(Problem): Lines from the one with "Güterkraftverkehr" to the end of the material, both included: print them exactly and print nothing else. Omit the pictures.

::::

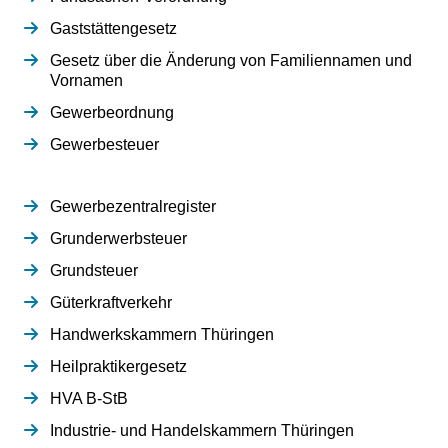
Gaststättengesetz
Gesetz über die Änderung von Familiennamen und
Vornamen
Gewerbeordnung
Gewerbesteuer
Gewerbezentralregister
Grunderwerbsteuer
Grundsteuer
Güterkraftverkehr
Handwerkskammern Thüringen
Heilpraktikergesetz
HVA B-StB
Industrie- und Handelskammern Thüringen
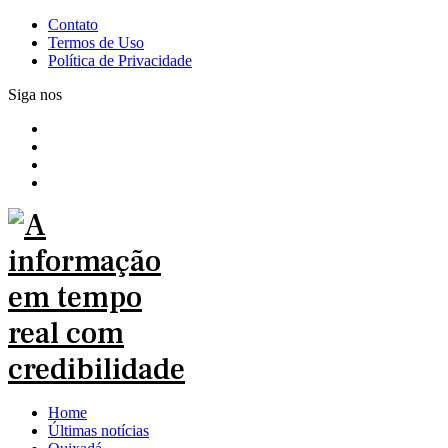
Contato
Termos de Uso
Política de Privacidade
Siga nos
Home
Últimas notícias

::::

(Written answer):
Güterkraftverkehr
Handwerkskammern Thüringen
Heilpraktikergesetz
HVA B-StB
Industrie- und Handelskammern Thüringen
Contato
Termos de Uso
Política de Privacidade
Siga nos
Home
Últimas notícias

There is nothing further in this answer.